Not content to debate curriculum reform in a straightforward and intellectually honest fashion, the opponents of such reform are mounting a nationwide campaign to smear and misrepresent the work of responsible teachers and scholars all across the country who are committed to democratizing the curriculum. After serving as “thought police” for generations, effectively silencing the voices and issues of all but a few, they now attempt to foist that label on the very forces in the university seeking to expand, rather than to contract, the discourse. The opponents of curriculum reform seek to effectively ban books like my own that, among other things, survey U.S. history by asking students to read our Constitution, Supreme Court decisions, and other public documents so that the “founding fathers” and their descendants can speak for themselves. Perhaps their fear is justified. I read the Dred Scott decision in ninth grade and have never been the same since.
And what of white males’ scholarship and perspectives in this new and evolving curriculum? Will there be a place for them? The question is absurd, and the need to answer it reflects how far the misrepresentations have gone. The perspectives and contributions of that group are valid and valuable; there is much to be learned from them. The difficulty is not with their inclusion but with the exclusion of everyone else. The difficulty is with universalizing that experience and those interests.

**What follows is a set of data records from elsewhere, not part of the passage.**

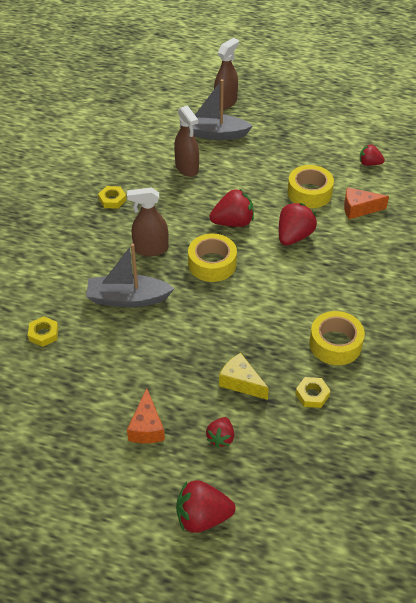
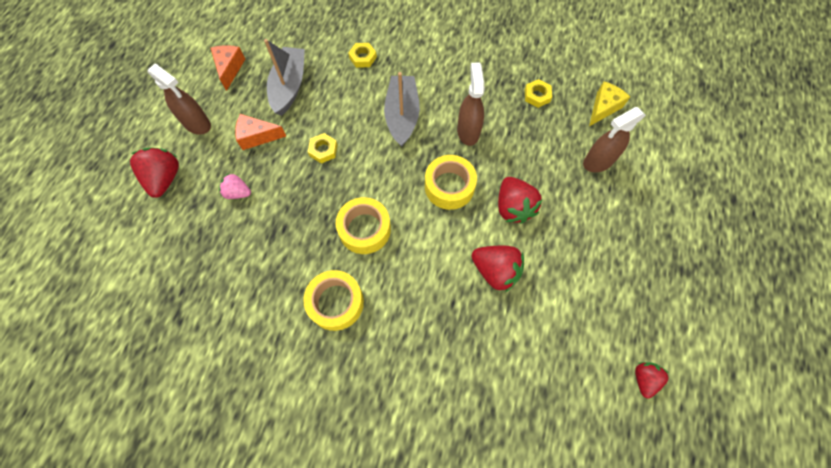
camera: 90 degrees right, 20 degrees up
(213, 133) = (666, 188): grey boat -> grey boat (289, 86)
(220, 438) = (238, 193): red strawberry -> pink strawberry
(225, 102) = (733, 203): brown spray bottle -> brown spray bottle (197, 124)
(241, 382) = (296, 210): yellow cheese -> yellow cheese (603, 108)
(309, 193) = (573, 294): yellow tape -> yellow tape (364, 229)
(312, 395) = (274, 274): yellow nut -> yellow nut (323, 150)
(359, 209) = (550, 353): orange cheese -> orange cheese (229, 69)

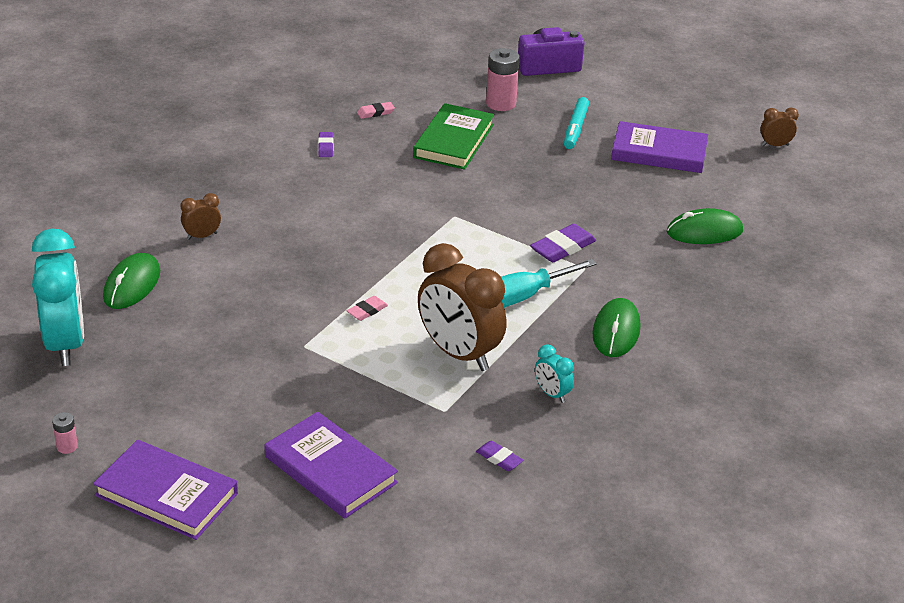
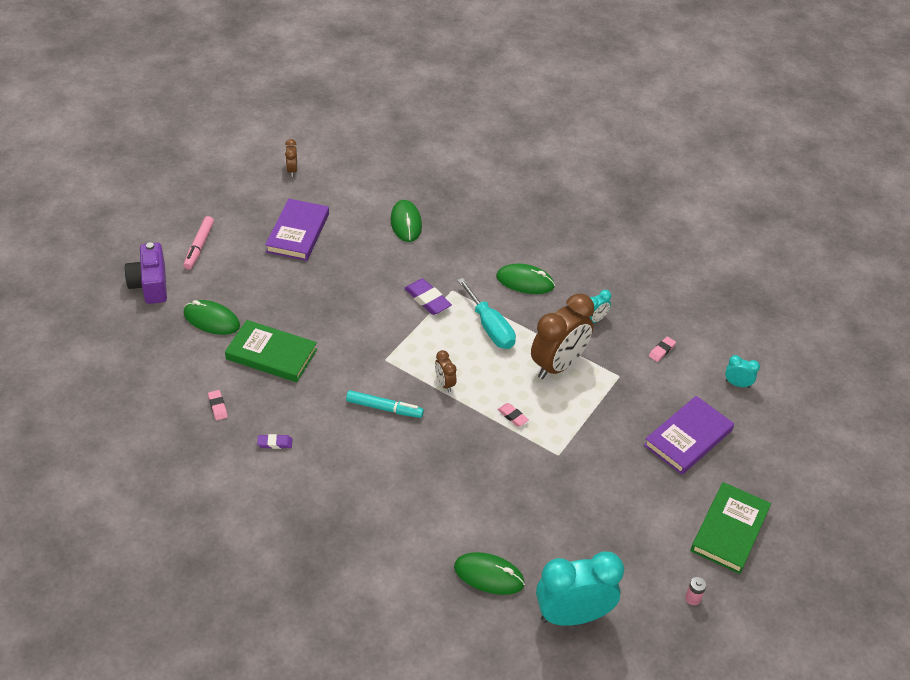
camera: 90 degrees left, 10 degrees up
(166, 494) = (729, 530): purple book -> green book
(202, 236) = (416, 529): brown clock -> brown clock (444, 383)
(438, 537) = (737, 384): none -> turquoise clock
(499, 459) = (661, 351): purple eraser -> pink eraser
(501, 103) = (211, 320): pink battery -> green mouse
(575, 129) = (258, 277): turquoise marker -> turquoise marker (384, 408)
(615, 91) = (199, 246): none -> pink marker

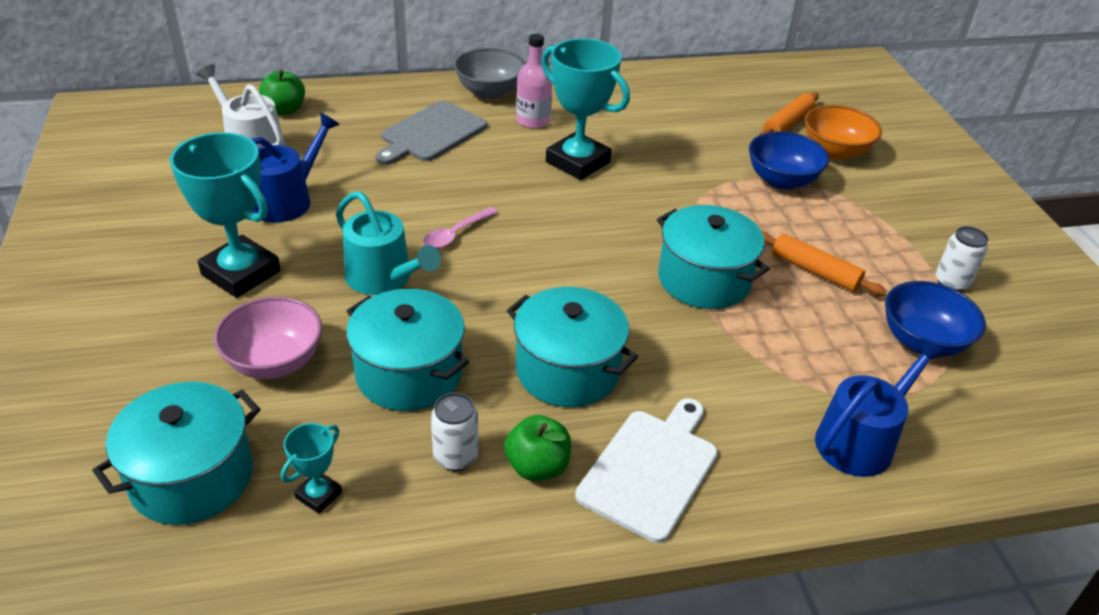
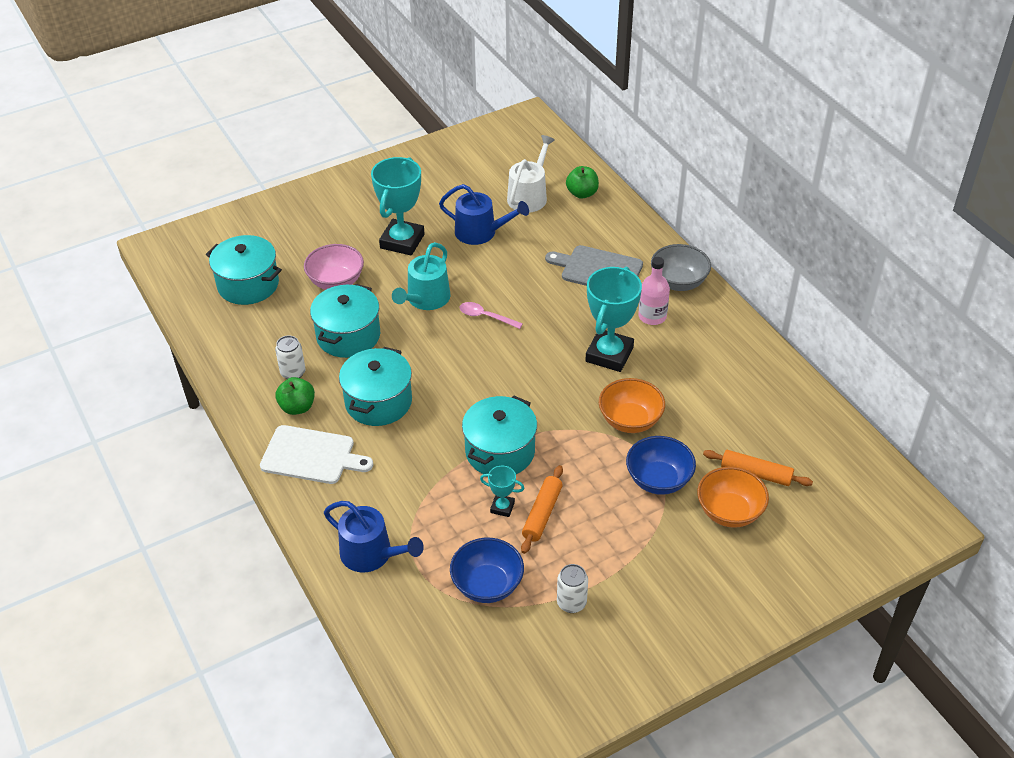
camera: 75 degrees right, 5 degrees up
(318, 495) = (251, 331): turquoise trophy -> turquoise trophy (502, 507)
(688, 175) = (630, 420): none -> orange bowl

Yes, Newsweek, there may well be a new McCarthyism. If so, it is coming directly from the irresponsible right and its fellow travelers. How ironic that those who actively attempt to dictate what books students will and will not read portray themselves as defenders of academic freedom. How ironic that those of us seeking to make the curriculum and campus climate less racist, less sexist, and less heterosexist are portrayed as threats to democratic freedoms rather than their champions. But in the end, war is not peace, slavery is not freedom, and no matter what the NAS may believe, ignorance is not strength.
Paula Rothenberg is director of the New Jersey Project, a statewide curriculum-transformation project financed by the New Jersey Department of Higher Education, and professor of philosophy and women’s studies at the William Paterson College of New Jersey.